* Aim of the task *
Please copy the entries, beginning with the line that contains "pose: elev=193.0 azim=358.8" and continuing through the line that contains "Dot at: (232, 222)". Leave the pictures out of your copy.

* Stored entries *
========================

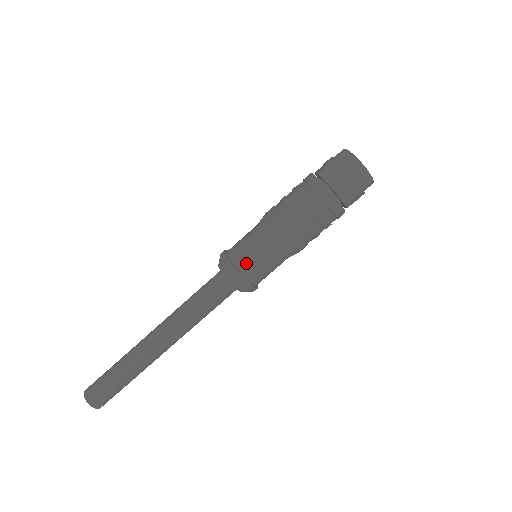
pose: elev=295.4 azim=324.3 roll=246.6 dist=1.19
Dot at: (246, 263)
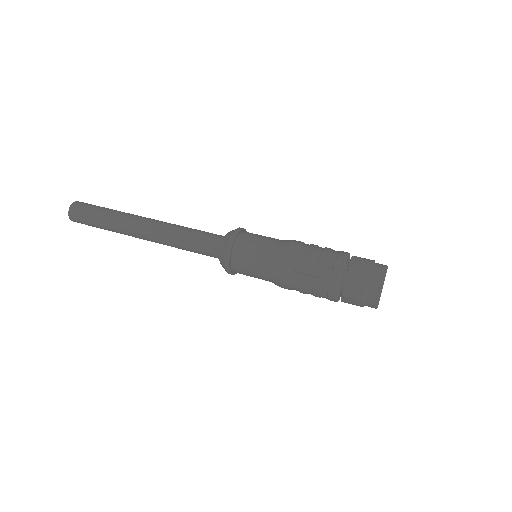
Dot at: (240, 261)
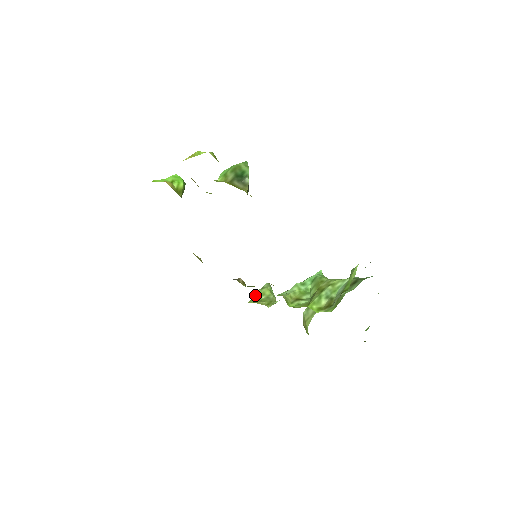
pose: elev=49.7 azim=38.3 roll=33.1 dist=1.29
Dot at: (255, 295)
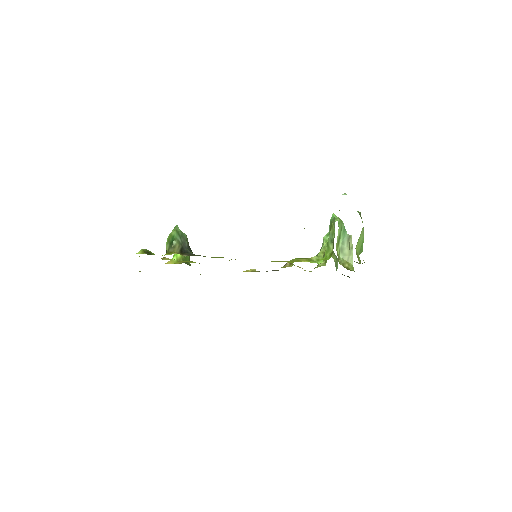
Dot at: occluded
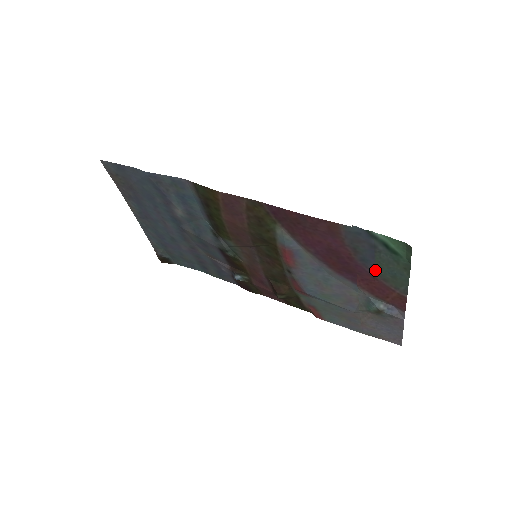
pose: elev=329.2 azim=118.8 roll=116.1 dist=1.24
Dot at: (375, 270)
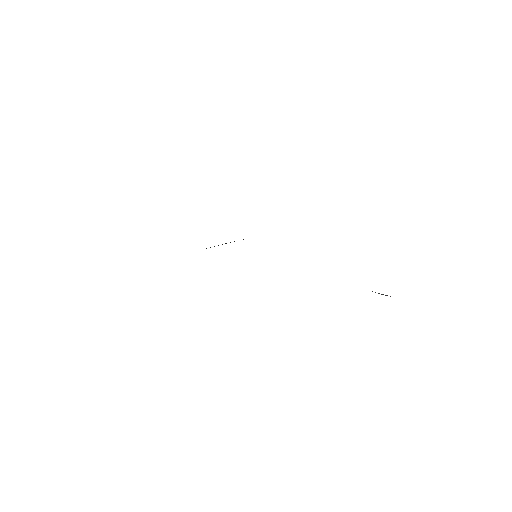
Dot at: occluded
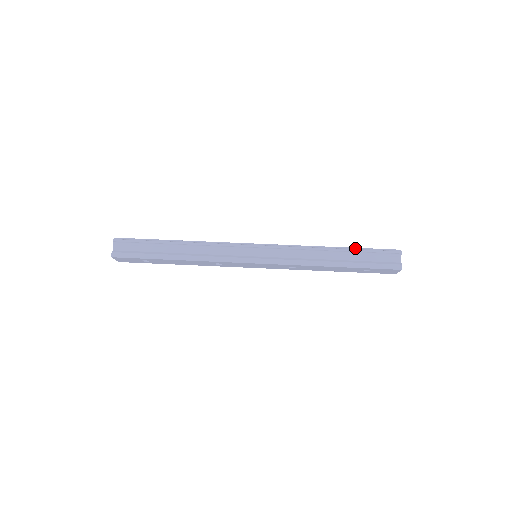
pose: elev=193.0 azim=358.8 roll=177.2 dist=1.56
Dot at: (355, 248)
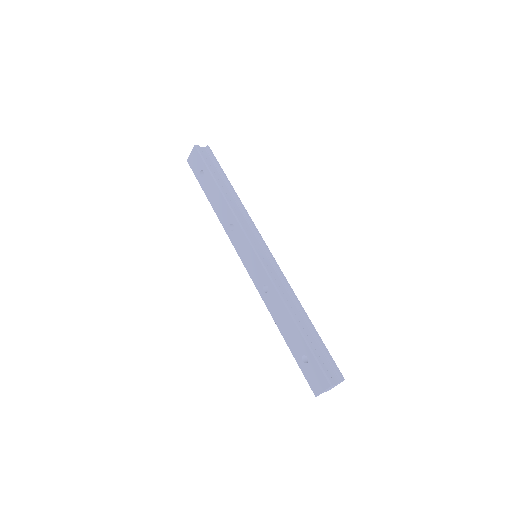
Dot at: occluded
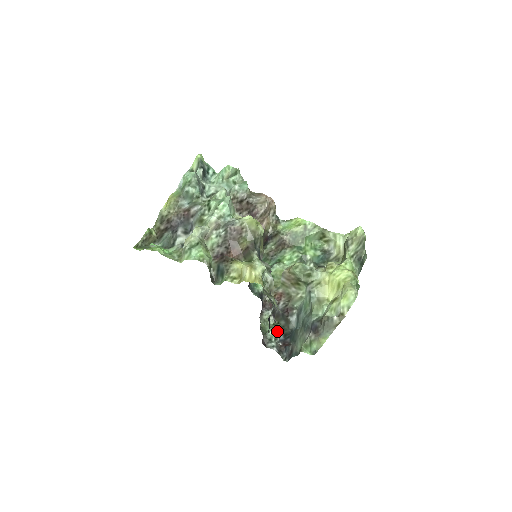
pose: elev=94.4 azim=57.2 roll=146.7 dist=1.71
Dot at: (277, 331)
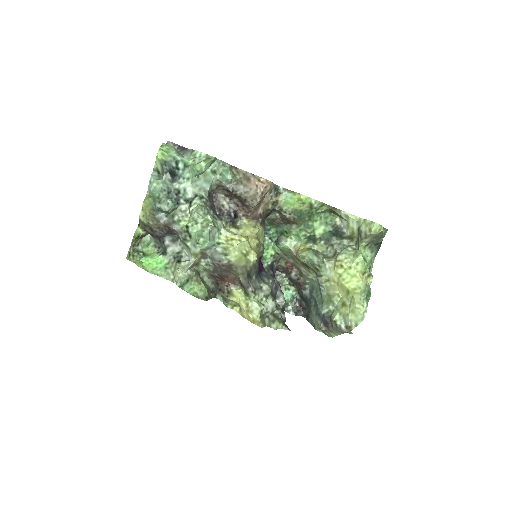
Dot at: (293, 294)
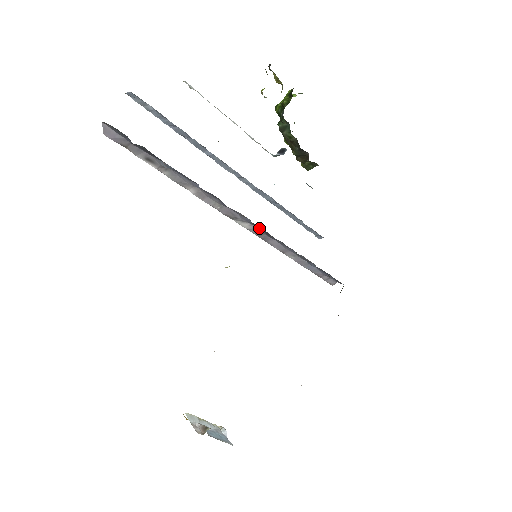
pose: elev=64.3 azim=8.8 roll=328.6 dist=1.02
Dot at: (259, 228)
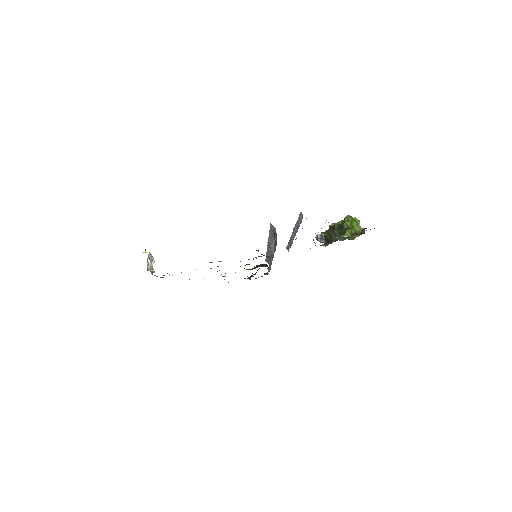
Dot at: occluded
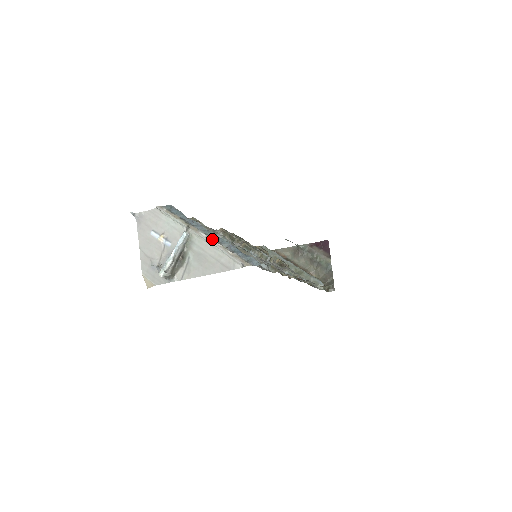
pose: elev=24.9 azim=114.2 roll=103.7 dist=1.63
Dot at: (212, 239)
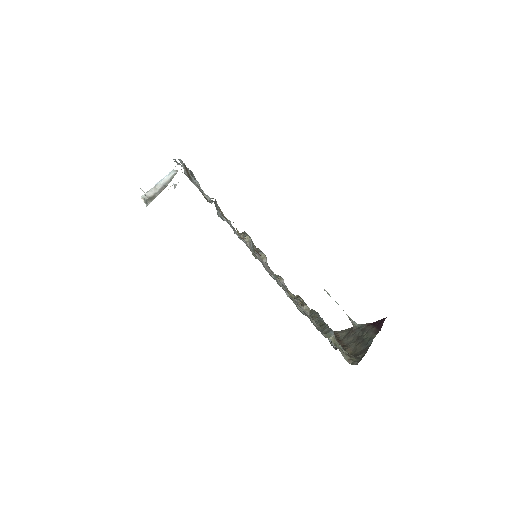
Dot at: occluded
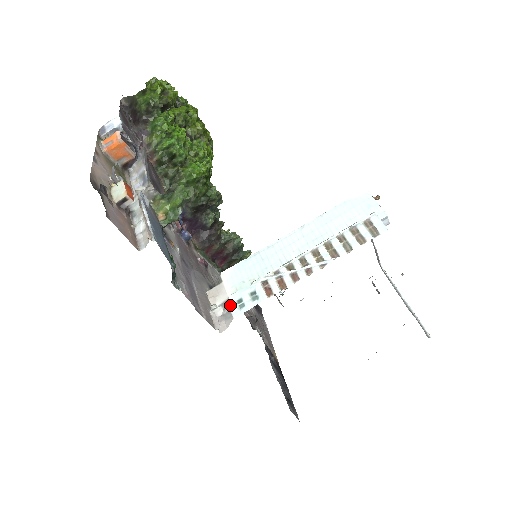
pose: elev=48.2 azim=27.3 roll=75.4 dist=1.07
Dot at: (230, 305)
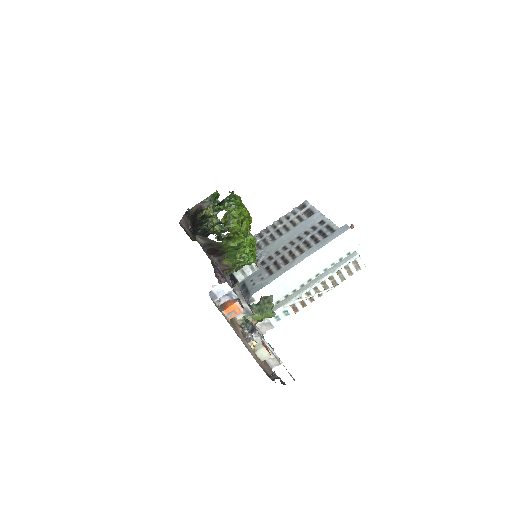
Dot at: (271, 321)
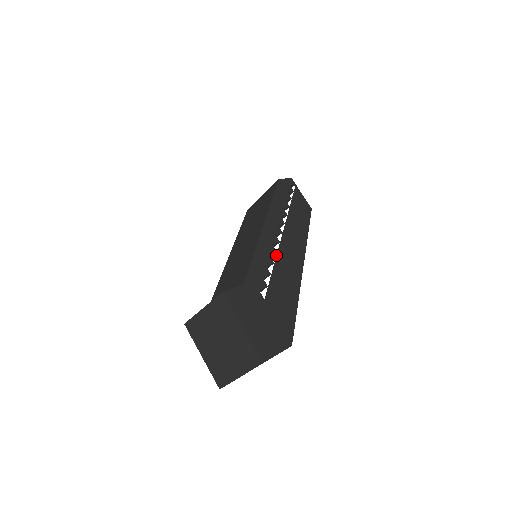
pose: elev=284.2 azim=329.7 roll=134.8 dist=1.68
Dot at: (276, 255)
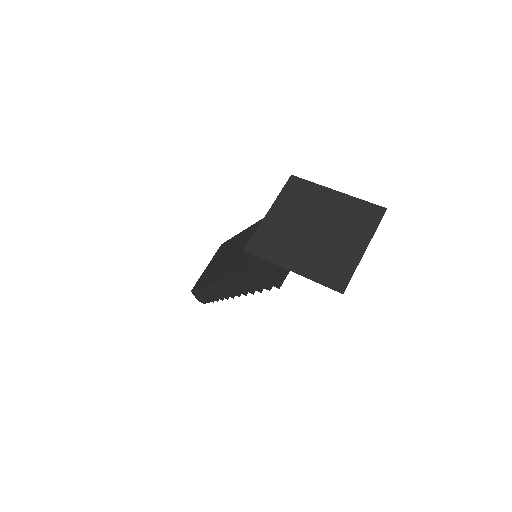
Dot at: occluded
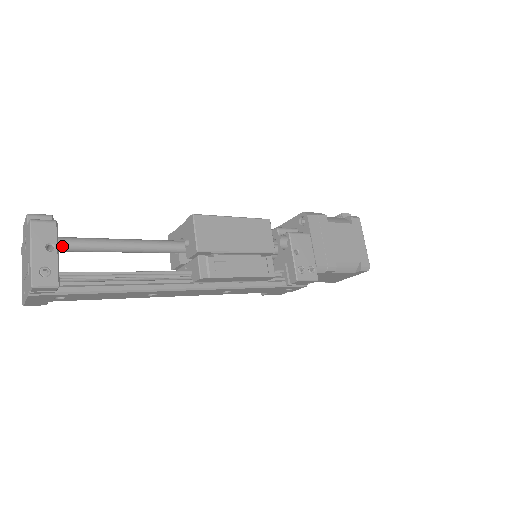
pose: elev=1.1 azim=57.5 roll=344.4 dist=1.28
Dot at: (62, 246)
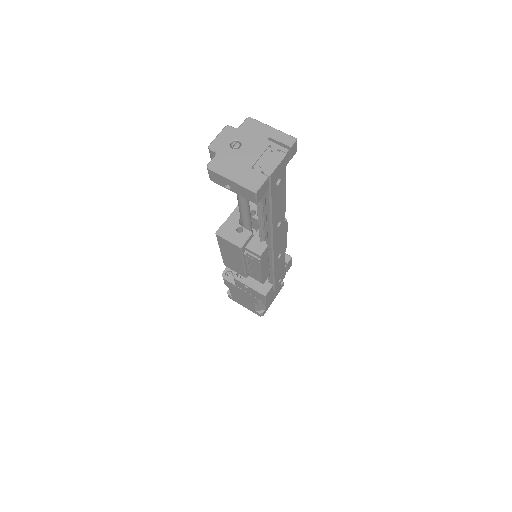
Dot at: occluded
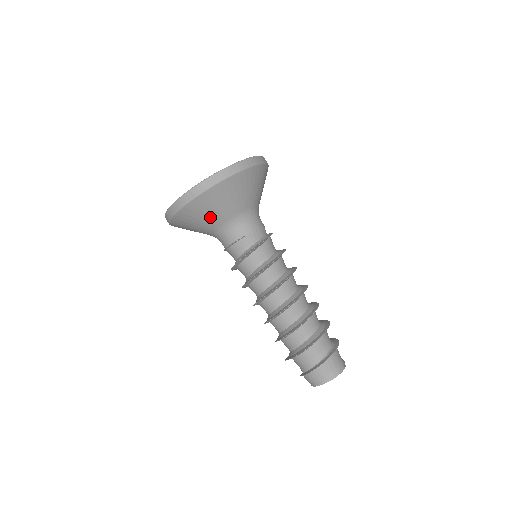
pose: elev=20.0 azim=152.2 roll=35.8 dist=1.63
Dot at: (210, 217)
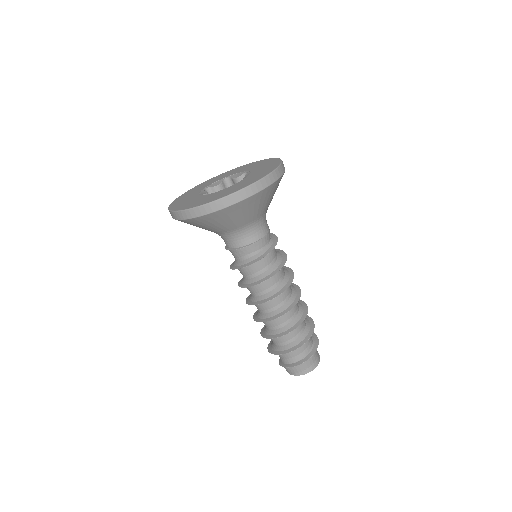
Dot at: (232, 222)
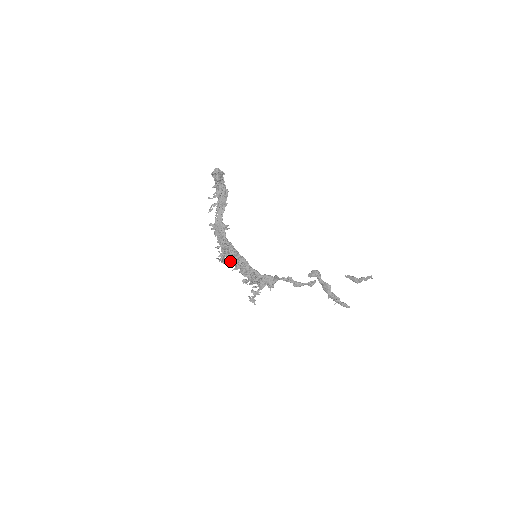
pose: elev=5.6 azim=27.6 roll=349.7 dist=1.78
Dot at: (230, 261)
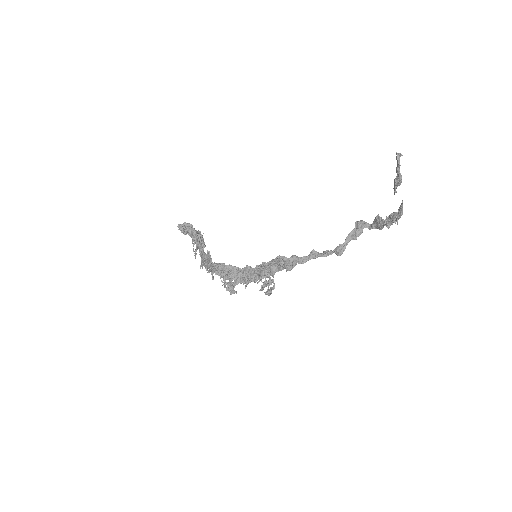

========================

* Task output *
pose: elev=193.0 azim=358.8 roll=177.2 dist=1.56
Dot at: (355, 248)
Dot at: occluded
pose: elev=94.4 azim=57.2 roll=146.7 dist=1.71
Dot at: (277, 331)
Dot at: (293, 294)
pose: elev=64.3 azim=8.8 roll=328.6 dist=1.02
Dot at: (259, 228)
Dot at: occluded
pose: elev=24.9 azim=114.2 roll=103.7 dist=1.63
Dot at: (212, 239)
Dot at: occluded
pose: elev=48.2 azim=27.3 roll=75.4 dist=1.07
Dot at: (230, 305)
Dot at: (271, 321)
pose: elev=284.2 azim=329.7 roll=134.8 dist=1.68
Dot at: (276, 255)
Dot at: occluded
pose: elev=1.1 azim=57.5 roll=344.4 dist=1.28
Dot at: (62, 246)
Dot at: occluded
pose: elev=20.0 azim=152.2 roll=35.8 dist=1.63
Dot at: (210, 217)
Dot at: (232, 222)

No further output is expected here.